Am 2. April trat nach einer Übergangsphase überall in Deutschland das neue Infektionsschutzgesetz endgültig in Kraft. Nun gibt es keine rechtliche Grundlage mehr für weitreichende Corona-Maßnahmen. Wäre da nicht die ominöse Hotspot-Regelung, die eine Beibehaltung der Maskenpflicht und strenge Zugangsregulierungen ermöglicht. In Hamburg griff diese Maßnahme am Samstag, nachdem die Bürgerschaft am vergangenen Mittwoch einen entsprechender Antrag der rot-grünen Regierungsmehrheit mit Unterstützung der Linken angenommen hatte. CDU, AfD und FDP stimmten dagegen. Trotz parteiinterner Kritik im Vorfeld bekam der Hamburger FDP-Vorsitzende Michael Kruse beim Landesparteitag am Wochenende Unterstützung für seine Ankündigung, gegen die Hotspot-Regel zu klagen. Die AfD will ebenfalls rechtlich dagegen vorgehen. Wegen der juristischen Unsicherheit hatte wohl auch die CDU, die der Hotspot-Regelung ursprünglich zustimmen wollte, kalte Füße bekommen. Fraktionschef Dennis Thering warf der Bundesregierung vor, die Länder mit einem handwerklich schlecht gemachten Infektionsschutzgesetz „sträflich im Stich gelassen“ zu haben. „Für das Chaos, das ihre Bundesregierung anrichtet, wollen wir nicht in die Verantwortung genommen werden, das ist ihre Verantwortung, das ist die Verantwortung von Grünen und SPD.“

„Es ist absurd“, bemerkte der Hamburger AfD-Fraktionsvize Alexander Wolf im Gespräch mit der JUNGEN FREIHEIT. „Hamburg hat neben Berlin die niedrigste Hospitalisierungsrate aller Bundesländer.“ Es sei nicht nachzuvollziehen, weshalb Tschentscher – der in der Pandemie bereits mit falschen Daten auf sich aufmerksam gemacht hatte – „seinen überscharfen und freiheitseinschränkenden Kurs“ weiterfahre. 

Doch wann ist eine Corona-Lage überhaupt brenzlig? Wann greift die Hotspot-Regelung? Das Gesetz spricht von einer „konkret zu benennenden Gebietskörperschaft“, in der „die konkrete Gefahr einer sich dynamisch ausbreitenden Infektionslage besteht“. Dazu muß entweder eine Virusvariante festgestellt werden, die eine „signifikant höhere Pathogenität“ aufweist. Oder es droht „eine Überlastung der Krankenhauskapazitäten“ aufgrund einer „besonders hohen Anzahl von Neuinfektionen oder eines besonders starken Anstiegs an Neuinfektionen“. Wobei laut Gutachten des Justizministeriums eine Überlastung der lokalen Krankenhauskapazitäten noch lange kein Grund ist, einen Hotspot auszurufen, da eine bloße Unterschreitung etwa der Personaluntergrenzen nicht ausreiche.

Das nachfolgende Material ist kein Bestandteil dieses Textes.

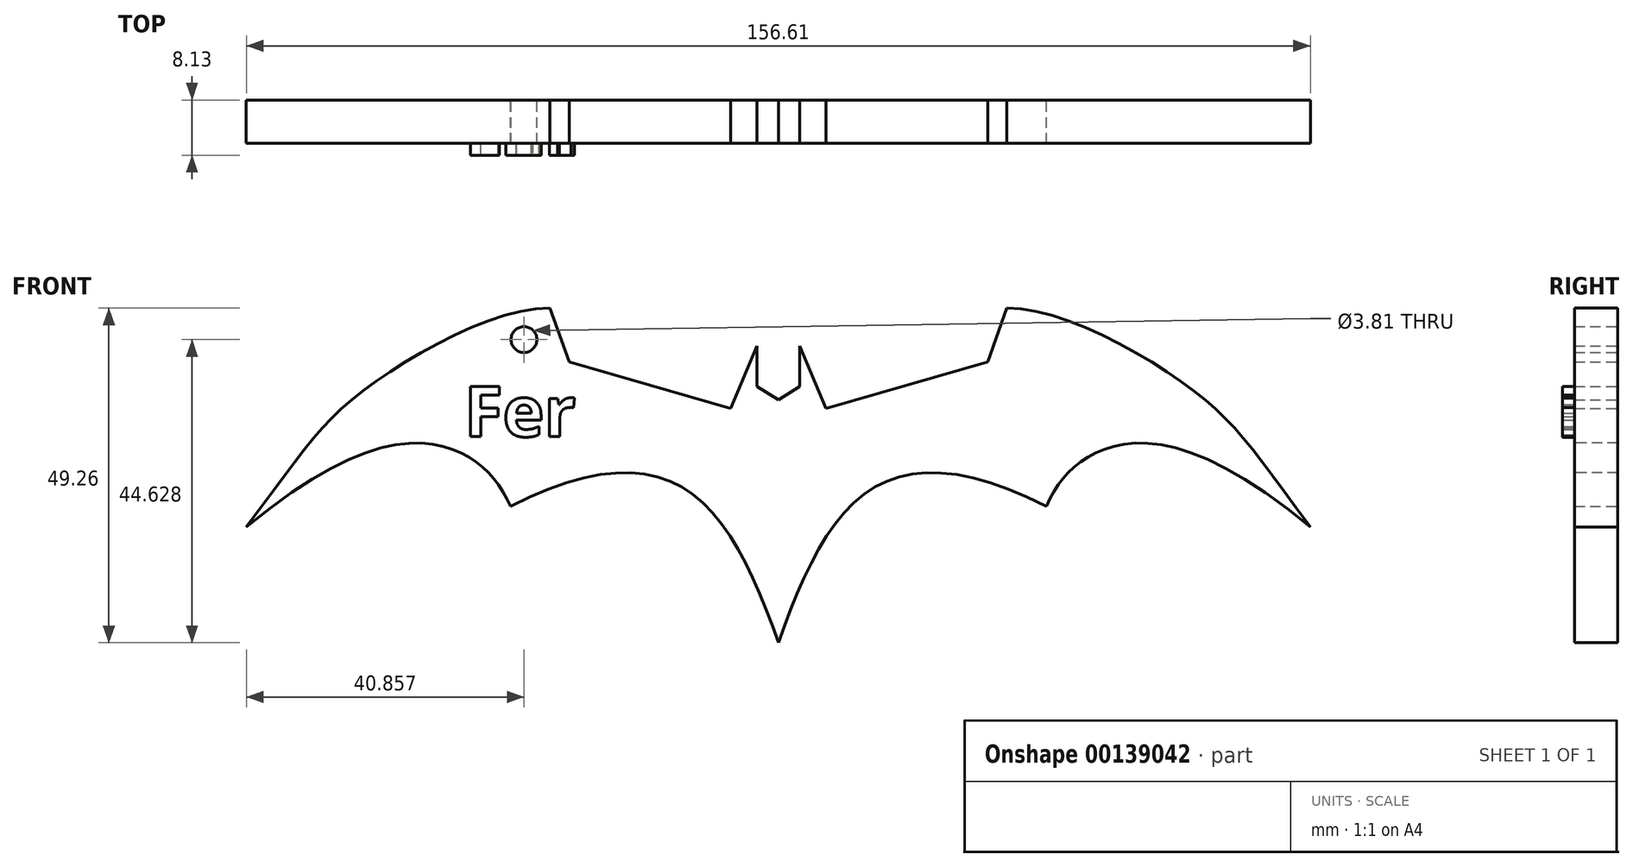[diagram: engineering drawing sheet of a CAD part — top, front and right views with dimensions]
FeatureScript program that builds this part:
annotation { "Feature Type Name" : "Feature", "Feature Type Description" : "" }
export const myFeature = defineFeature(function(context is Context, id is Id, definition is map)
    precondition{}
    {
        {
            var Q0;
            Q0=qCreatedBy(makeId("Front.planeOp"),FACE);
            var sketch = newSketch(context, id + "F0", { "sketchPlane" : qUnion([Q0])});
            skLineSegment(sketch, "E0", {"start": v(0.81, -22.94) * mm, "end": v(0.81, 12.8) * mm});
            skLineSegment(sketch, "E1", {"start": v(0.81, 12.8) * mm, "end": v(3.95, 14.75) * mm});
            skLineSegment(sketch, "E2", {"start": v(3.95, 14.75) * mm, "end": v(3.95, 20.77) * mm});
            skLineSegment(sketch, "E3", {"start": v(3.95, 20.77) * mm, "end": v(7.83, 11.56) * mm});
            skLineSegment(sketch, "E4", {"start": v(7.83, 11.56) * mm, "end": v(31.61, 18.42) * mm});
            skLineSegment(sketch, "E5", {"start": v(31.61, 18.42) * mm, "end": v(34.43, 26.32) * mm});
            skFitSpline(sketch, "E6", {"points": [v(34.43, 26.32) * mm, v(61.5, 14.47) * mm, v(79.12, -5.94) * mm], "startDerivative": vector(45.9, 0.7) * mm, "endDerivative": vector(51.14, -68.63) * mm});
            skFitSpline(sketch, "E7", {"points": [v(0.81, -22.94) * mm, v(14.18, -0.55) * mm, v(40.24, -2.85) * mm], "startDerivative": vector(20.43, 57.16) * mm, "endDerivative": vector(67.5, -34.6) * mm});
            skFitSpline(sketch, "E8", {"points": [v(40.24, -2.85) * mm, v(46.18, 4.24) * mm, v(79.12, -5.94) * mm], "startDerivative": vector(11.74, 26.13) * mm, "endDerivative": vector(81.37, -67.95) * mm});
            skLineSegment(sketch, "E9.MirrorCS", {"start": v(-6.21, 11.56) * mm, "end": v(-30, 18.42) * mm});
            skLineSegment(sketch, "E10.MirrorCS", {"start": v(0.81, 12.8) * mm, "end": v(-2.33, 14.75) * mm});
            skLineSegment(sketch, "E11.MirrorCS", {"start": v(-2.33, 14.75) * mm, "end": v(-2.33, 20.77) * mm});
            skLineSegment(sketch, "E12.MirrorCS", {"start": v(-2.33, 20.77) * mm, "end": v(-6.21, 11.56) * mm});
            skFitSpline(sketch, "E13.MirrorCS", {"points": [v(0.81, -22.94) * mm, v(-12.56, -0.55) * mm, v(-38.62, -2.85) * mm], "startDerivative": vector(-20.43, 57.16) * mm, "endDerivative": vector(-67.5, -34.6) * mm});
            skFitSpline(sketch, "E14.MirrorCS", {"points": [v(-38.62, -2.85) * mm, v(-44.56, 4.24) * mm, v(-77.5, -5.94) * mm], "startDerivative": vector(-11.74, 26.13) * mm, "endDerivative": vector(-81.37, -67.95) * mm});
            skFitSpline(sketch, "E15.MirrorCS", {"points": [v(-32.8, 26.32) * mm, v(-59.87, 14.47) * mm, v(-77.5, -5.94) * mm], "startDerivative": vector(-45.9, 0.7) * mm, "endDerivative": vector(-51.14, -68.63) * mm});
            skLineSegment(sketch, "E16.MirrorCS", {"start": v(-30, 18.42) * mm, "end": v(-32.8, 26.32) * mm});
            skCircle(sketch, "E17", {"center": v(-36.63, 21.69) * mm, "radius": 1.9 * mm});
            skSolve(sketch);
        }
        {
            var Q0;
            Q0=makeQuery(id+"F0.imprint","IMPRINT",FACE,{"disambiguationData":[TD([[makeQuery(id+"F0.imprint","IMPRINT",EDGE,{"derivedFrom":sQuery(id+"F0.wireOp",EDGE,"E0")}),-1.0]])]});
            var Q1;
            Q1=makeQuery(id+"F0.imprint","IMPRINT",FACE,{"disambiguationData":[TD([[makeQuery(id+"F0.imprint","IMPRINT",EDGE,{"derivedFrom":sQuery(id+"F0.wireOp",EDGE,"E0")}),1.0]])]});
            extrude(context, id + "F1", {"entities" : qUnion([Q0, Q1]), "depth" : 6.35 * mm});
        }
        {
            var Q0;
            Q0=makeQuery(id+"F1.opExtrude","CAP_FACE",FACE,{"disambiguationData":[OSD([sQuery(id+"F0.wireOp",EDGE,"E1"),sQuery(id+"F0.wireOp",EDGE,"E2"),sQuery(id+"F0.wireOp",EDGE,"E3"),sQuery(id+"F0.wireOp",EDGE,"E4"),sQuery(id+"F0.wireOp",EDGE,"E5"),sQuery(id+"F0.wireOp",EDGE,"E6"),sQuery(id+"F0.wireOp",EDGE,"E7"),sQuery(id+"F0.wireOp",EDGE,"E8"),sQuery(id+"F0.wireOp",EDGE,"E9.MirrorCS"),sQuery(id+"F0.wireOp",EDGE,"E10.MirrorCS"),sQuery(id+"F0.wireOp",EDGE,"E11.MirrorCS"),sQuery(id+"F0.wireOp",EDGE,"E12.MirrorCS"),sQuery(id+"F0.wireOp",EDGE,"E13.MirrorCS"),sQuery(id+"F0.wireOp",EDGE,"E14.MirrorCS"),sQuery(id+"F0.wireOp",EDGE,"E15.MirrorCS"),sQuery(id+"F0.wireOp",EDGE,"E16.MirrorCS"),sQuery(id+"F0.wireOp",EDGE,"E17")])],"isStart":false});
            var sketch = newSketch(context, id + "F2", { "sketchPlane" : qUnion([Q0])});
            skText(sketch, "E18", { "text": "Fer", "fontName": "OpenSans-Bold.ttf"});
            const initialGuessF2  = {"E18": [-0.04542, 0.0074, 1, 0, 0.00742]};
            skSetInitialGuess(sketch, initialGuessF2);
            skSolve(sketch);
        }
        {
            var Q0;
            Q0 = qSketchRegion(id + "F2", true);
            extrude(context, id + "F3", {"entities" : qUnion([Q0]), "operationType" : NewBodyOperationType.ADD, "depth" : 1.78 * mm});
        }
    });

Zunächst müsse geprüft werden, ob die Patienten nicht in Nachbarregionen behandelt werden könnten. 

In Mecklenburg-Vorpommern hatte das Parlament bereits wenige Tage zuvor alle Landkreise – unterm Strich also das ganze Land – zu Hotspots erklärt. Ganz gleich also, wie unterschiedlich die Situation in den einzelnen Krankenhäusern ist. In Innenbereichen gilt damit wie in Hamburg weiterhin die Maskenpflicht. Beim Frisör, in Restaurants oder Cafés bleibt es in Mecklenburg-Vorpommern bis zum 27. April auch bei der 3G-Regel. 

Die Gesundheitsministerin Stefanie Drese (SPD)verteidigte am Montag die Entscheidung der Landesregierung: Zwar sei es „sehr schwierig“, die Situation „rechtssicher auszugestalten“. Doch viele Krankenhäuser seien bereits überlastet oder kurz davor. Laut Divi-Intensivregister werden in dem Bundesland derzeit 77 Patienten aufgrund einer Corona-Erkrankung intensivmedizinisch behandelt (Stand: 5. April). Der Anteil an den Intensivpatienten beträgt damit rund 13 Prozent. Knapp 17 Prozent der Intensivbetten sind nicht belegt.

Karl Lauterbach bedankte sich am Montag nochmals bei der Landeschefin Manuela Schwesig „für die Umsetzung der Hotspot-Regel“. Erneut appellierte er: „Auch in anderen Ländern sollte diese geprüft und umgesetzt werden, wo die Fallzahlen die Gesundheitsversorgung bedrohen.“ Die Gerichte jedenfalls werden sich auf die nächsten Klagewellen einstellen müssen.